The pricing of Fargate vCPU and memory resources is linear (per vCPU or per GB per hour), so now we can do some simple maths to find the average utilisation point where Fargate becomes more cost effective than EC2:
In our example above for the Ireland region, an m5.xlarge on-demand instance costs $0.214/hr, and an equivalently sized Fargate resources costs (4 x $0.04048) + (16 x $0.004445) = $0.23304/hr. That gives an average utilisation of ~92%; so if you are running your cluster instances at anything less than 92% efficiency, Fargate should be more cost effective for your workload.
An m5.12xlarge instance costs $2.568/hr, and an equivalently sized Fargate resource costs 18 x ((2 x $0.04048) + (8 x $0.004445)) = $2.09736/hr. This gives an average utilisation of ~122% - which means Fargate will always be more cost effective for your workload, which of course we can see by the fact that the Fargate costs for 100% equivalent of an EC2 instance are lower than the cost of the EC2 instance itself.
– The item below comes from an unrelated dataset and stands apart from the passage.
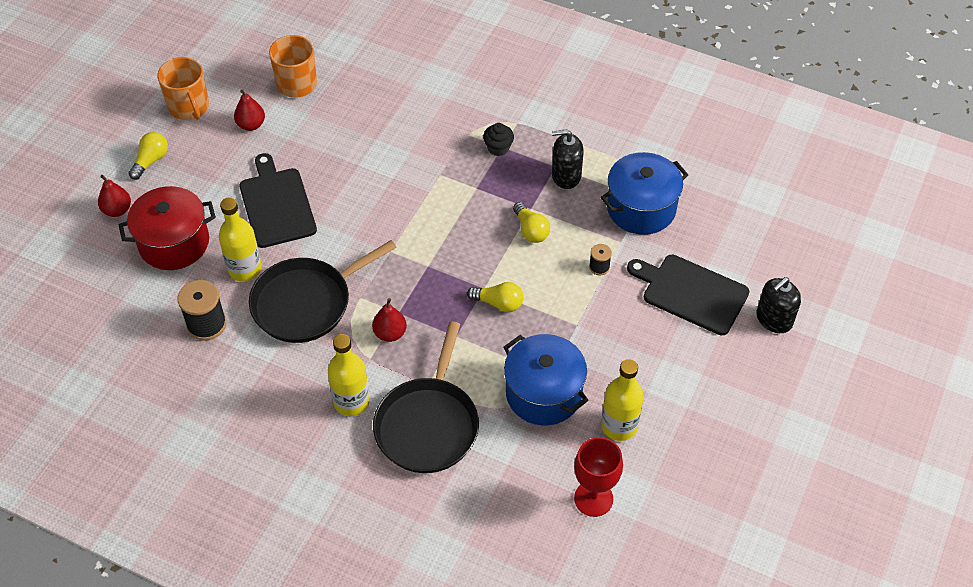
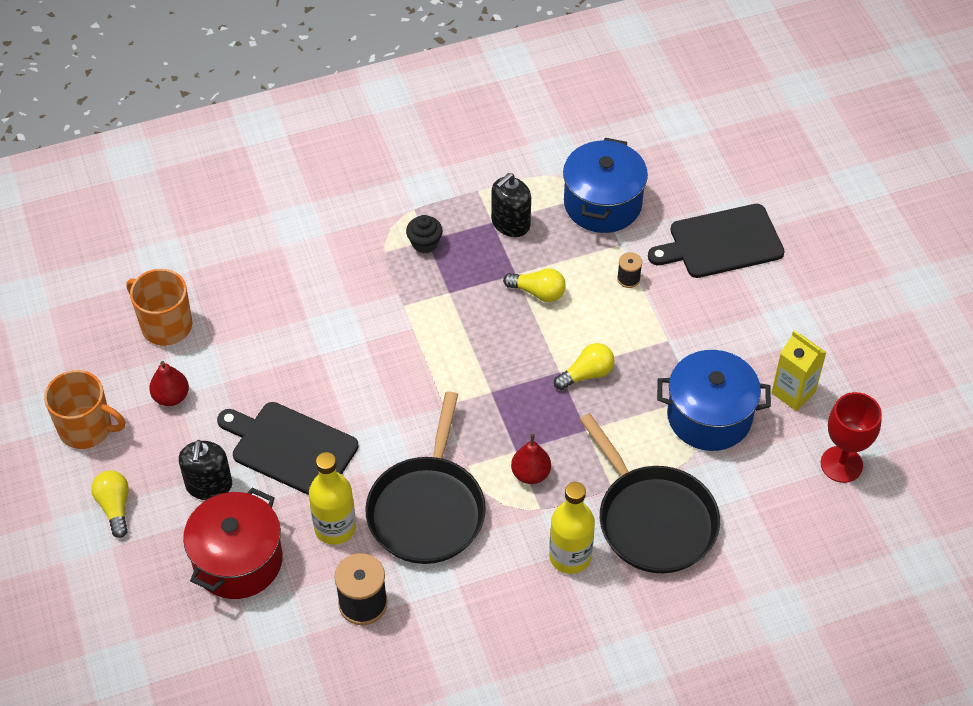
camera: 45 degrees left, 0 degrees up
(117, 210) = (142, 578): red pear -> none
(619, 426) = (793, 392): yellow bottle -> yellow carton
(774, 319) = (803, 214): black soap dispenser -> black soap dispenser (209, 485)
Note: there’s a slight complication here: Fargate doesn’t offer a configuration with 3 vCPUs, so as soon as you go over 2 vCPUs you jump straight to 4 vCPUs, which changes the average utilisation a bit. On the m5.xlarge instances, this means the average utilisation of clusters instances can reduce to ~76% before Fargate becomes more cost effective.
We can now easily summarise a comparison of the hourly costs between different average utilisation levels of the m5.xlarge EC2 cluster instances and equivalent amounts of resource on Fargate:
|Compute Type||EC2 On Demand||Fargate|
|Low Utilisation (25%)||$1.28||$0.35|
|Medium Utilisation (50%)||$1.28||$0.35|
|High Utilisation (75%)||$1.28||$1.29|
|Perfect Utilisation (100%)||$1.28||$1.40|
|EC2 Utilisation Target||n/a||92%|
Comparison of costs of using m5.xlarge EC2 instance and Fargate to host containers.
The example above assumes all your containers are homogeneous (i.e. use the same amount of CPU and memory) and can be placed anywhere in the cluster. Heterogeneous containers or placement rules that limit where containers can be placed will increase the complexity of your price comparison, and will most likely increase the overall utilisation level you need to run your EC2 instances at (making Fargate a more favourable candidate in most situations, all other things remaining equal). It also assumes a TCO of $0 for managing your EC2 instances, which is almost never true. This will only increase the effective cost of the EC2 instances, and increase the average utilisation your cluster instances must reach before Fargate becomes more cost effective.
There are lots of other levers you can pull to change the cost of your compute resources of course. Reserved Instances, Savings Plans and Spot Instances can all reduce the cost of EC2 instances. Fargate Savings Plans and Fargate Spot can also drive down the cost of Fargate (not currently available on Amazon EKS). But that further increases the complexity of the comparison, so that’s a post for another day!